The next phase of redevelopment at West End’s Lee + White is taking shape in a way developers say will diversify what’s offered there and who’s offering it.

Investment partners Ackerman & Co. and MDH Partners have signed a lease for the second location of celebrated chef Todd Richards’ Lake & Oak Neighborhood BBQ and have also filled a 23,000-square-foot space with a local technology startup. Both businesses are minority-owned, according to project reps.

Next door to spaces where the tech company and restaurant will operate, construction is expected to begin by the end of May on a food hall concept set to replace another former warehouse. MDH Partners and Ackerman have recently picked a contractor for that facet of Lee + White, reps tell Urbanize Atlanta.

Early designs for what's called building 1020 where Lake & Oak will be located, at left, and the former food hall on existing parking lots. Plans have been modified to turn this food hall space into an open green area for guests.Renderings courtesy of Ackerman & Co.; designs by Smith Dalia Architects

Overall, Lee + White’s second phase is expected to cost $85 million and rework spaces to capitalize on the district’s half-mile of frontage on the Atlanta BeltLine’s Westside Trail.

Plans call for “a variety of public spaces overlooking the trail” and a new path that would thread those social areas together, according to an announcement Monday.

The tech startup, which hasn’t been named, is expected to move into readapted loft offices in Lee + White’s building 1050 by the third quarter of 2021 and operate lab and production facilities. The space will feature 18-foot ceilings and a terrace overlooking the Westside Trail.

Construction on building 1050, where the tech startup will be located, as seen in March. Josh Green/Urbanize Atlanta

Meanwhile, the full-service barbecue restaurant—named Lake & Oak for its original East Lake location near Oakhurst—will take 3,900 square feet in building 1020 next door, with a projected opening in the fourth quarter of this year.

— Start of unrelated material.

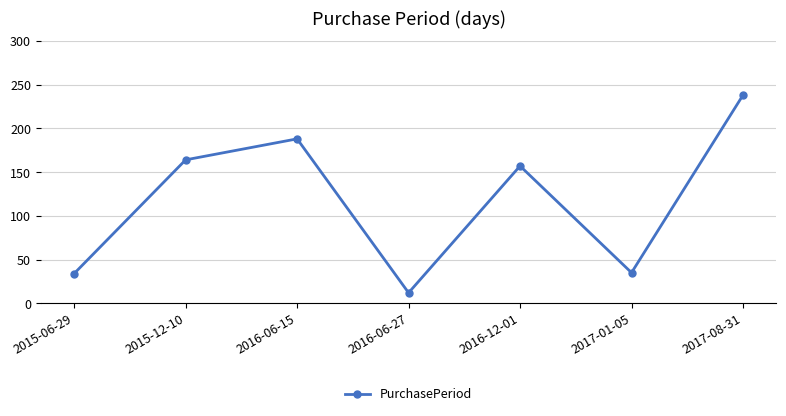

Which label corresponds to the largest value in the chart?

2017-08-31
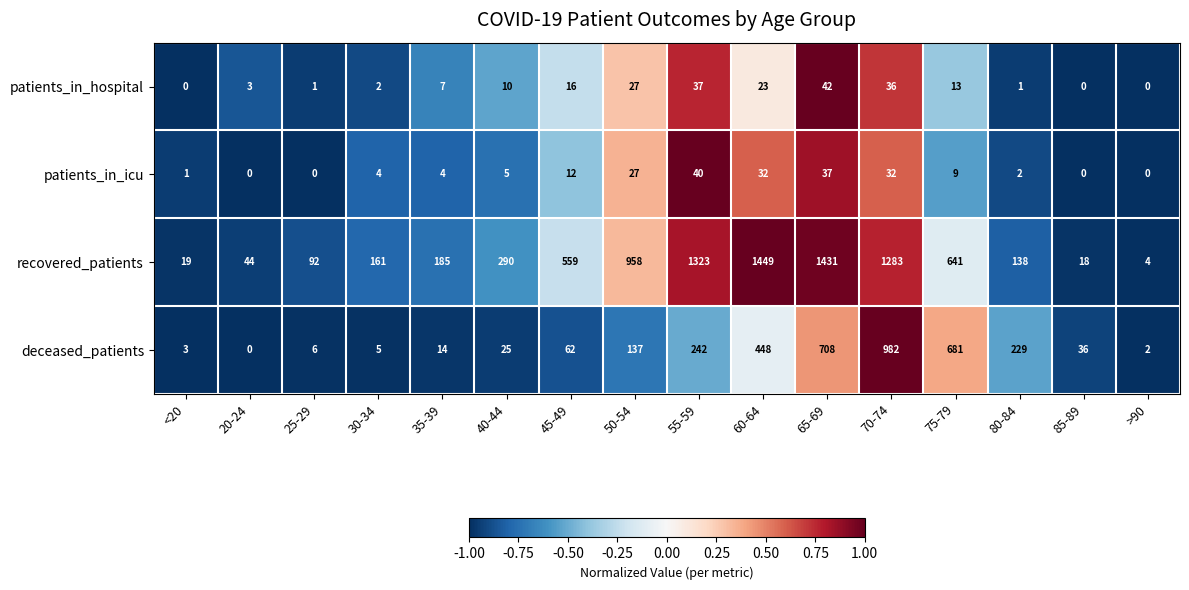

Which category has the highest value across all series?

60-64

Another roomy patio with BeltLine views is in the works there.

At the opposite end of the 14-bulding warehouse row, one of Lee + White’s original tenants, Monday Night Brewery, has also recently expanded by about 10,000 square feet to allow for more brewing and production. Monday Night’s footprint is now roughly 50,000 square feet, and outdoor spaces have recently been upgraded with a post-pandemic world of weddings and other gatherings in mind.

As for the food hall adaptive-reuse, Ackerman reps have said the goal is to open it next year, with around 20,000 square feet.

Ackerman teamed with MDH Partners in 2019 to buy Lee + White for $40.3 million. After lean months in early and mid-2020, the district returned to pre-pandemic patronage levels by November, projects leaders have previously said. 

The roster across the existing 426,000 square feet of spaces includes three breweries (Monday Night Garage, Best End, Wild Heaven), a distillery (ASW), plus Boxcar restaurant, Hop City beer store, Honeysuckle Gelato, Doux South Pickles, and the Westside’s first rock-climbing gym, The Overlook.

CORRECTION: This article has been modified to reflect that the freestanding food hall and offices in renderings above will instead become a public greenspace for now, per developers.